Saturday, September 27, 2008

Journalism and Expendable Truths

Media still in the tank for Obama

In this opinion piece from Steve Chapman of The Chicago Tribune we see the rather vain and inglorious attempt by The Elite Media Monoculture to deal with the sinking Obama campaign by trotting out various fabrications in the hope that most people who read the essay will not already know that they are a pile of leftist agitprop. Let's take a few of these and look them over.

Last week, he released a TV spot on education studded with falsehoods. It quoted the Chicago Tribune calling Obama a "staunch defender of the existing public school monopoly." But the Tribune didn't say it. I did, in a signed column in the Tribune, which praised McCain's support for school vouchers for low-income families.
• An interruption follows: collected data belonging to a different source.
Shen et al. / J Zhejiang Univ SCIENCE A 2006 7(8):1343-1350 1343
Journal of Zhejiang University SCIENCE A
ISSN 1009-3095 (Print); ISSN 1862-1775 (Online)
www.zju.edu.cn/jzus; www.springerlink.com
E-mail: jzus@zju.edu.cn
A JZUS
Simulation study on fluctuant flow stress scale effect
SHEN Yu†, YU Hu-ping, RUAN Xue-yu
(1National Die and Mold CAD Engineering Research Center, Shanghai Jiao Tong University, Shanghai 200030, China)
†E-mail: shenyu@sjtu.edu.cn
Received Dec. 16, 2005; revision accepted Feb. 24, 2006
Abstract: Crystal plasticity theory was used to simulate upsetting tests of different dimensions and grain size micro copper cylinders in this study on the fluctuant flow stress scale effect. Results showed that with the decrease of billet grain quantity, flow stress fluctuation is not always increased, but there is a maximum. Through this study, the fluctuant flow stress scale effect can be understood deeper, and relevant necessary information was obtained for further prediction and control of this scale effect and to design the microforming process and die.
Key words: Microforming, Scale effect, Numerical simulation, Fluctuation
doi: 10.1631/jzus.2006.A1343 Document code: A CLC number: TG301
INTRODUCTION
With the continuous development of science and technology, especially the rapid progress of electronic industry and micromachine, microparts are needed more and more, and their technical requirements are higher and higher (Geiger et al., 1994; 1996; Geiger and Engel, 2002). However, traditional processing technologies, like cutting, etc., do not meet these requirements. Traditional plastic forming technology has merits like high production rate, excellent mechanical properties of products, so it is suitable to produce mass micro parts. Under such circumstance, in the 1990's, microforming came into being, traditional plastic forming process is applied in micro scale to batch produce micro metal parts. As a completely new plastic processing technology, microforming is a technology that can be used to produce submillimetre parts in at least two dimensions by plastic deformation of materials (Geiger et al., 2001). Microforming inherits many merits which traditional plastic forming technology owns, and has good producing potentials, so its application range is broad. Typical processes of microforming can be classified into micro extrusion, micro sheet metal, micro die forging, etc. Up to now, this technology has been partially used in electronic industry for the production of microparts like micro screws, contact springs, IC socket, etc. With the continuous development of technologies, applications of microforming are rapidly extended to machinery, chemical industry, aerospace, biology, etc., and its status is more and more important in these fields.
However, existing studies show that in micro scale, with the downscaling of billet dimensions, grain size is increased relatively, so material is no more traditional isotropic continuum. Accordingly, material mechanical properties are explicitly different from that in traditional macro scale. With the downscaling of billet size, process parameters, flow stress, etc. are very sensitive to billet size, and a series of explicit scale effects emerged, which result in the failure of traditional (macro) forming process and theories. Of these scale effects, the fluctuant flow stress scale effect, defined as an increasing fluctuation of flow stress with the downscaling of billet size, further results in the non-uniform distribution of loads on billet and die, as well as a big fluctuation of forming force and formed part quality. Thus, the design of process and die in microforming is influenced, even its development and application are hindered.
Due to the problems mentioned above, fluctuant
Interesting that Chapman tries here to blame McCain for something that he himself said in his own newspaper. Just how exactly does McCain bear any responsibility for what is written at The Chicago Tribune? Presumably Chapman would say that he stands by the assessment of Obama's views on vouchers, so what is the problem here? Apparently Chapman is upset that someone actually used his words against The Anointed One. But note that he does not say that his views on Obama are incorrect. He only thinks they are inconvenient.

The ad couldn't be bothered explaining why Obama is wrong about vouchers. Instead, it said his "one accomplishment" was a bill mandating sex education for kindergartners. "Learning about sex before learning to read?" asked the narrator, implying that 5-year-olds would be taught the proper use of condoms before being taught their ABCs. Which, as it happens, is not true.
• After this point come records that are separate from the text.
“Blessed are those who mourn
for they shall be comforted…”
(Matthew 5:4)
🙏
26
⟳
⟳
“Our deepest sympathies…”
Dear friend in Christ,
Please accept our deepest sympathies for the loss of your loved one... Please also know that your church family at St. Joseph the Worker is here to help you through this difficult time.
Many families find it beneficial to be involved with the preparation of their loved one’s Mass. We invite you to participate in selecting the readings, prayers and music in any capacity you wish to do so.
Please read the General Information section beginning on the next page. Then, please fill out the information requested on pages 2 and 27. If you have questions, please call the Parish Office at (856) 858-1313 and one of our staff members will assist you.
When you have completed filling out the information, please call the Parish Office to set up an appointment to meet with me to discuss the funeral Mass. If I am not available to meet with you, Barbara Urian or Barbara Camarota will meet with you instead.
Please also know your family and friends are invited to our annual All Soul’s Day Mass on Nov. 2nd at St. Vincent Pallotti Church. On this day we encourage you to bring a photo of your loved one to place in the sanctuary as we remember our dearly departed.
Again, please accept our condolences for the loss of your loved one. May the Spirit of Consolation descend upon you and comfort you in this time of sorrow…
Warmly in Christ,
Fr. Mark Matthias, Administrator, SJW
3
The purpose of a political ad is not to teach people the theoretical ideas behind vouchers or how they have become a political issue. When you watch a commercial on TV for, say Nike shoes, does it spend a lot of time telling you the history of shoe-making or the theory of orthopedics? Not as a rule. The purpose of a commercial is to get you to accept a single idea or image as a motivation to action.

If you want to know the underlying ideas of how vouchers work there is plenty of information on the web that you can use to become educated on the issue. You can go to The Heritage Foundation or the Cato Institute and read about the ideas of free markets and how they can be applied to the problems we have in government monopoly education to your hearts content. Or you can read Free to Choose by Nobel prize winning economist Milton Freidman who is credited with coming up with the idea in the first place. Responsible voters are expected to at least do a bit of their own thinking and reading for themselves before they decide who will get their vote. For Chapman to demand that a commercial become a lesson in how to understand public financed education is, of course, deeply absurd. But then, when is the major media these days anything other than absurd in their desire to see The Lightworker elected?
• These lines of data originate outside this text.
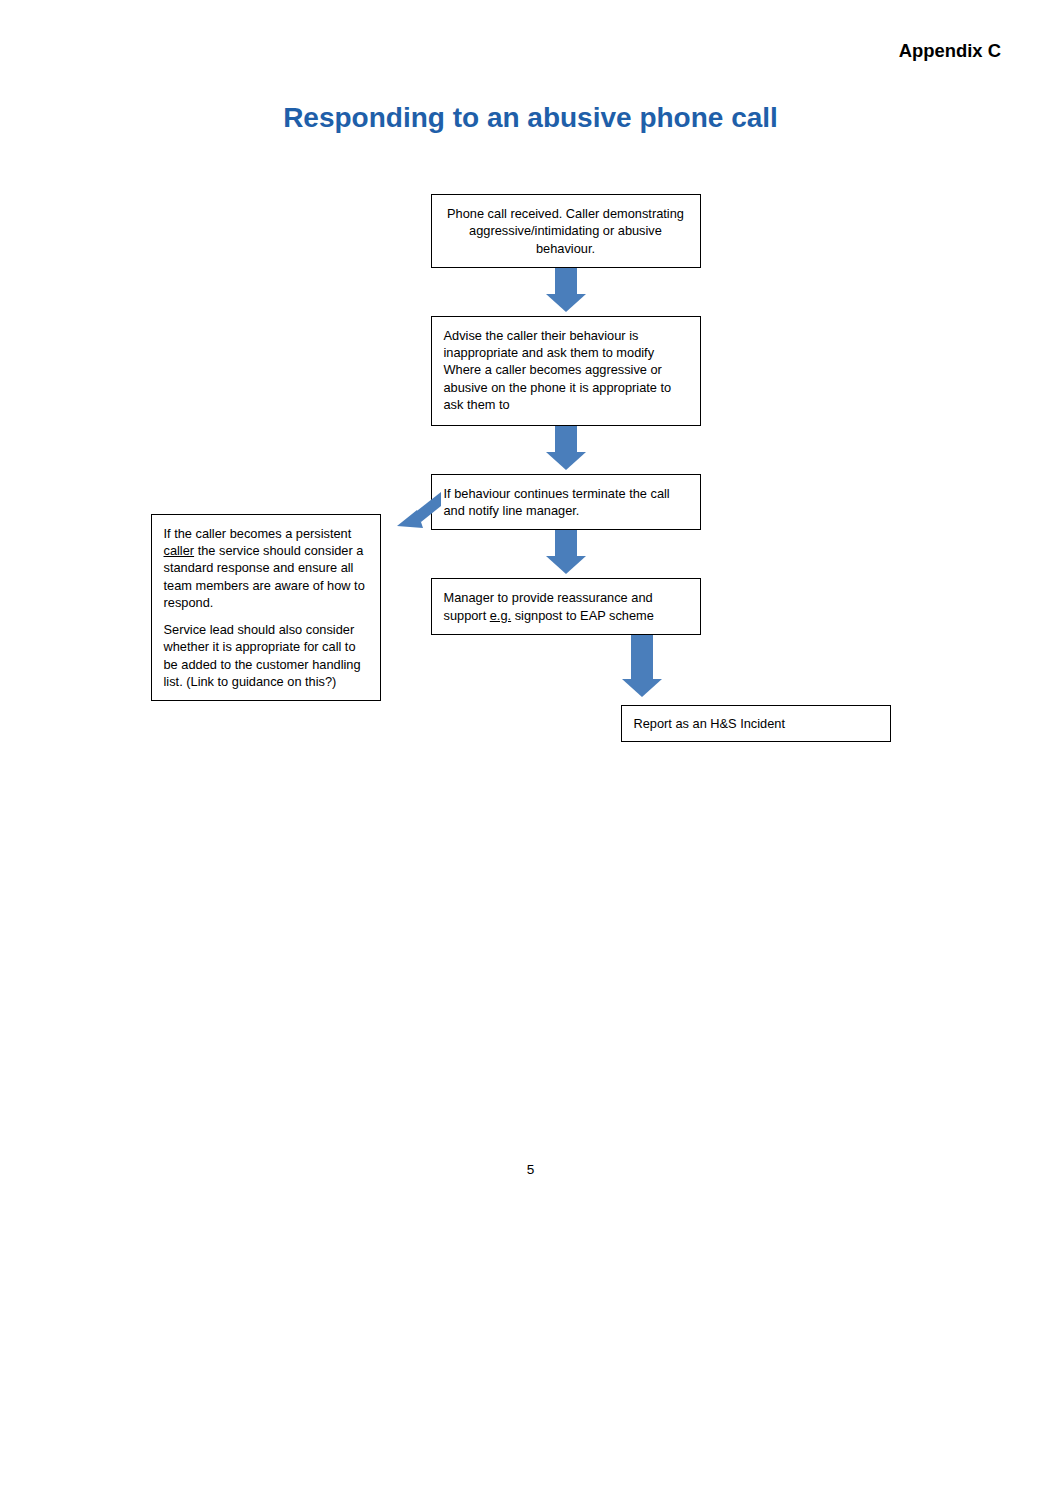Appendix C
Responding to an abusive phone call
Phone call received. Caller demonstrating aggressive/intimidating or abusive behaviour.
Advise the caller their behaviour is inappropriate and ask them to modify Where a caller becomes aggressive or abusive on the phone it is appropriate to ask them to
If behaviour continues terminate the call and notify line manager.
If the caller becomes a persistent caller the service should consider a standard response and ensure all team members are aware of how to respond.
Service lead should also consider whether it is appropriate for call to be added to the customer handling list. (Link to guidance on this?)
Manager to provide reassurance and support e.g. signpost to EAP scheme
Report as an H&S Incident
5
And as far as the sex education bill in question is concerned, note that Mr. Chapman does not actually refute the charge. And that is because the bill would have done exactly what its critics are charging. Jim Geraghty at The Corner comments:

Anyway, having now looked at the text of the sex education bill in question… it’s clear that one of its key purposes was to change existing law that said “Each class or course in comprehensive sex education offered in any of grades 6 through 12 shall include instruction on the prevention, transmission and spread of AIDS” to “Each class or course in comprehensive sex education offered in any of grades K through 12 shall include instruction on the prevention of sexually transmitted infections, including the prevention, transmission and spread of HIV.” Yes, the legislation permitted parents to take their children out of the class. But that was already existing law.

One has to wonder that the people who are calling McCain a liar seem not to have noticed that the text of the bill says just what the ad would make you think it said. But no critic seems to want to discuss the actual text of the bill. It's too easy to just call McCain a liar and leave it at that without adding any specifics. As we have seen in the last two weeks, these kinds of charges against McCain-Palin have consistently fallen down when they have been examined closely, something that the left would rather not do.

"We have yet to dispute any claim from the Obama campaign about Palin."

Neither have many other of the house organs of The Elite Media Monoculture. They have been too busy praising The One's coming healing of the planet and lowering of the seas to do any kind of serious journalism. That has been left to talk radio and the bloggers of the new media who have done the kind of job that is no longer done by dinosaur media, thank you very much. Is it any wonder that the Tribune, like so many other papers, is being forced by falling circulation and ad revenues to lay off staff? Not to us, but apparently it is still a mystery to Mr. Chapman.